**Your instructions**
Skip the pictures. Output only the lines below starting at the line with "A 3D bounding box for each" and ending at the line with "The horizontal FOV is 61.4°.", both ends included, exactly as they are.

**JSON cuboid outputs**
++++++++++
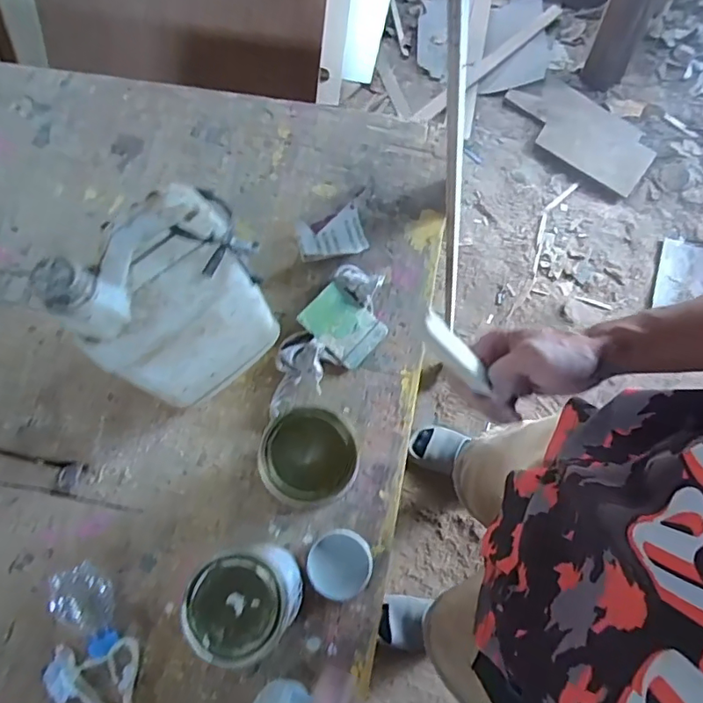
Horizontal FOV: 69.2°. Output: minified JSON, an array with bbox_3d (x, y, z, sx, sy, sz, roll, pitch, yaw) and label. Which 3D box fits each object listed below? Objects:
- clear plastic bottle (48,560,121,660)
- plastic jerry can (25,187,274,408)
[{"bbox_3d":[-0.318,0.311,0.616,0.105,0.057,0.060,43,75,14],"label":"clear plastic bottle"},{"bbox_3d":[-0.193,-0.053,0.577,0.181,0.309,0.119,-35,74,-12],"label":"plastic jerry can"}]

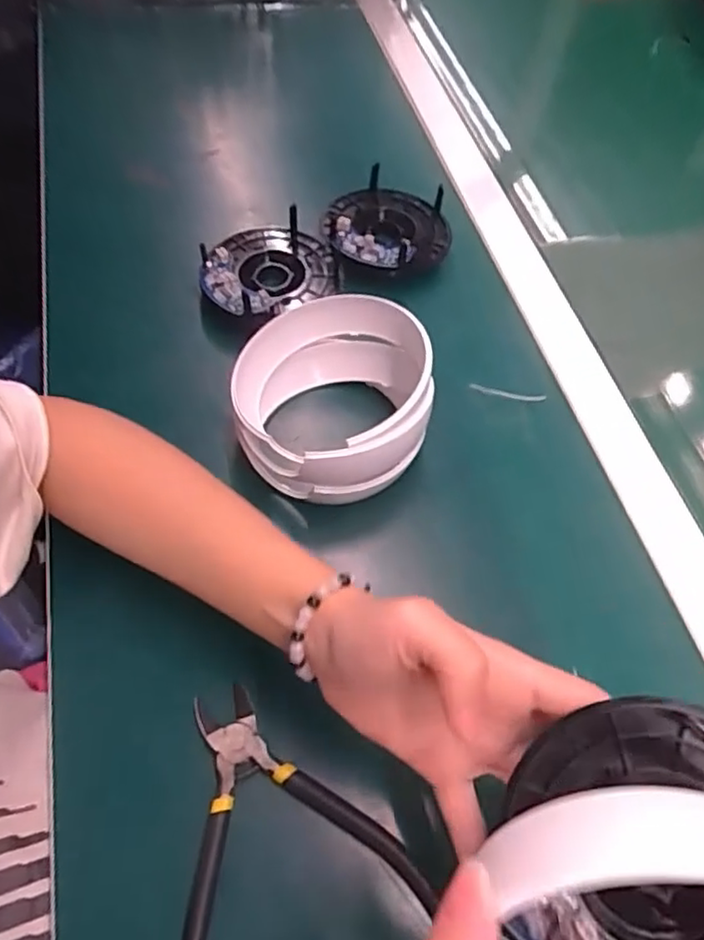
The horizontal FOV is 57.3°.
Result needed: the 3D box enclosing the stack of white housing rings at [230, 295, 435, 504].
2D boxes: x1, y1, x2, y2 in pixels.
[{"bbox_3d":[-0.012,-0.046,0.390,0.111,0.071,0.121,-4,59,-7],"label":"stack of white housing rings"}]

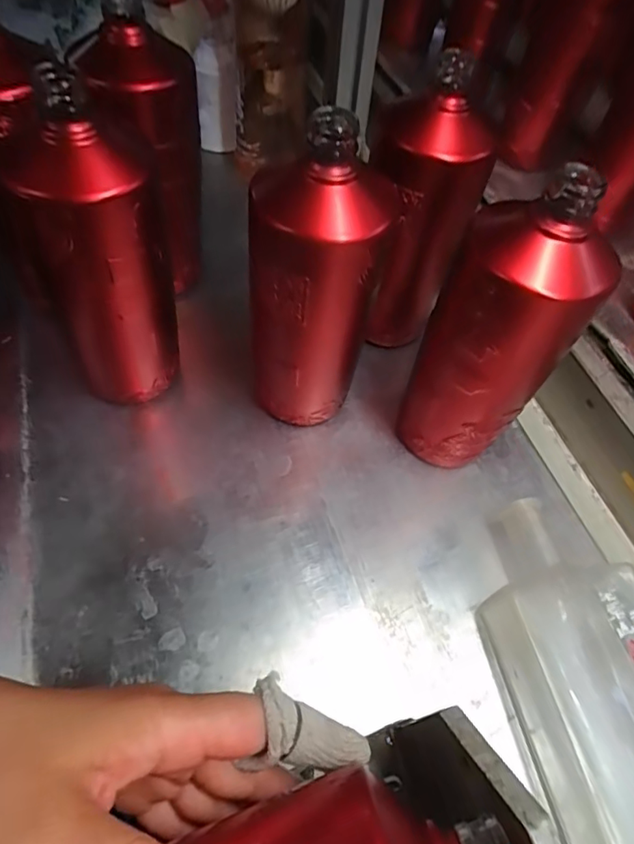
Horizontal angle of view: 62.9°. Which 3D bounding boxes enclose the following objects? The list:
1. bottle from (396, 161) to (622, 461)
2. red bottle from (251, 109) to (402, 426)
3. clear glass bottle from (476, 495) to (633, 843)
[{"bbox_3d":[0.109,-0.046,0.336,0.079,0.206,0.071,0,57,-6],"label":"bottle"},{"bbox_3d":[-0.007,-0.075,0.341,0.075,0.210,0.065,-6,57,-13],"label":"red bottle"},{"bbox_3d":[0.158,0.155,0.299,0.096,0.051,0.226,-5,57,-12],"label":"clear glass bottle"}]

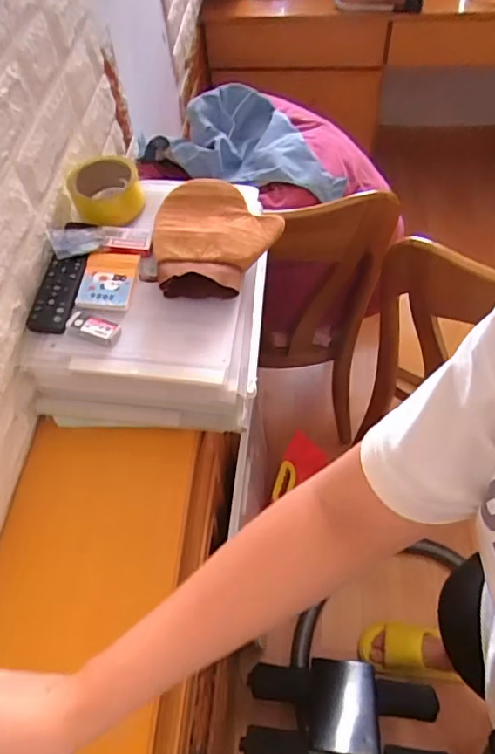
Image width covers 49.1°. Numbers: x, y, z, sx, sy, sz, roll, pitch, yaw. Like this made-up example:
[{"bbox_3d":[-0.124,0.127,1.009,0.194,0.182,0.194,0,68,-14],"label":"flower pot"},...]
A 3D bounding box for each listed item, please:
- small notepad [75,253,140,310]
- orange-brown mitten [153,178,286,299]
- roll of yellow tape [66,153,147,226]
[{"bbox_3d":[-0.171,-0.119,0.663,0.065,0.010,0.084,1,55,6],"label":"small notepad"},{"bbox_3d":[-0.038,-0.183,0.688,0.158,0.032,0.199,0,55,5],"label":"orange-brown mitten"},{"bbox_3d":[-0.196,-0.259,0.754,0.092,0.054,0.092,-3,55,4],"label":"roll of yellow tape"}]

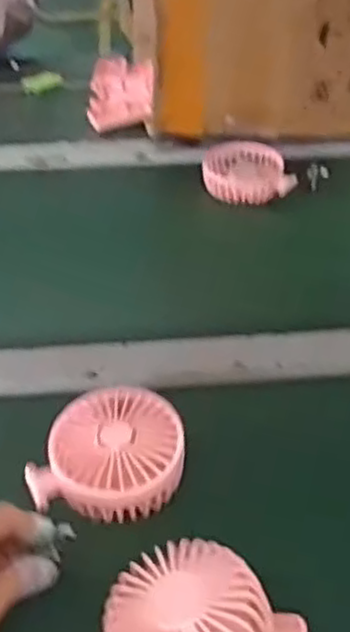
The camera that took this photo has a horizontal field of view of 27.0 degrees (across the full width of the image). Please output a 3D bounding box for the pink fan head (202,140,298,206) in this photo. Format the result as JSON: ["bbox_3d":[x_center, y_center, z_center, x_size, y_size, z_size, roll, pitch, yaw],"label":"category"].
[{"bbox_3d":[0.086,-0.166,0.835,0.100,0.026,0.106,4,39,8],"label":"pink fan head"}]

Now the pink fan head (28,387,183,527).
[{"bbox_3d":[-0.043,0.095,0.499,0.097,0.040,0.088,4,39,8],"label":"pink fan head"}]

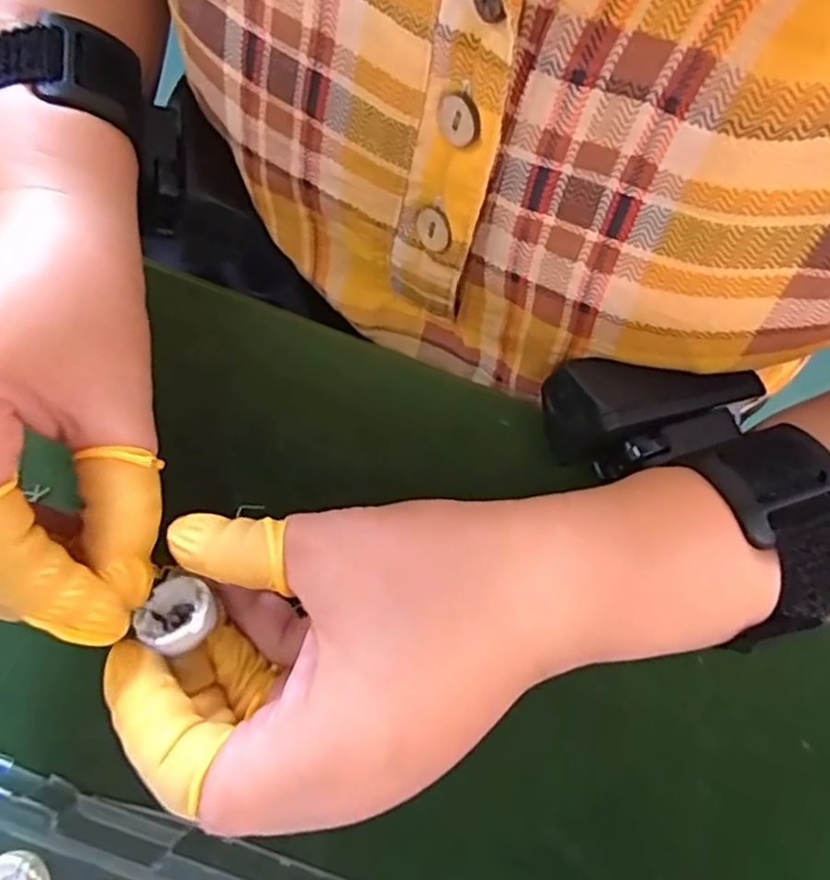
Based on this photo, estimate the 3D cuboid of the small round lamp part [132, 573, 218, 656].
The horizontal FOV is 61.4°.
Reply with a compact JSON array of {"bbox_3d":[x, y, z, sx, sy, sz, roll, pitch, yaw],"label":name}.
++++++++++
**Exercise response**
A 3D bounding box for each listed item, please:
- small notepad [75,253,140,310]
- orange-brown mitten [153,178,286,299]
- roll of yellow tape [66,153,147,226]
[{"bbox_3d":[-0.171,-0.119,0.663,0.065,0.010,0.084,1,55,6],"label":"small notepad"},{"bbox_3d":[-0.038,-0.183,0.688,0.158,0.032,0.199,0,55,5],"label":"orange-brown mitten"},{"bbox_3d":[-0.196,-0.259,0.754,0.092,0.054,0.092,-3,55,4],"label":"roll of yellow tape"}]

The camera that took this photo has a horizontal field of view of 27.0 degrees (across the full width of the image). Please output a 3D bounding box for the pink fan head (202,140,298,206) in this photo. Format the result as JSON: ["bbox_3d":[x_center, y_center, z_center, x_size, y_size, z_size, roll, pitch, yaw],"label":"category"].
[{"bbox_3d":[0.086,-0.166,0.835,0.100,0.026,0.106,4,39,8],"label":"pink fan head"}]

Now the pink fan head (28,387,183,527).
[{"bbox_3d":[-0.043,0.095,0.499,0.097,0.040,0.088,4,39,8],"label":"pink fan head"}]

Based on this photo, estimate the 3D cuboid of the small round lamp part [132, 573, 218, 656].
The horizontal FOV is 61.4°.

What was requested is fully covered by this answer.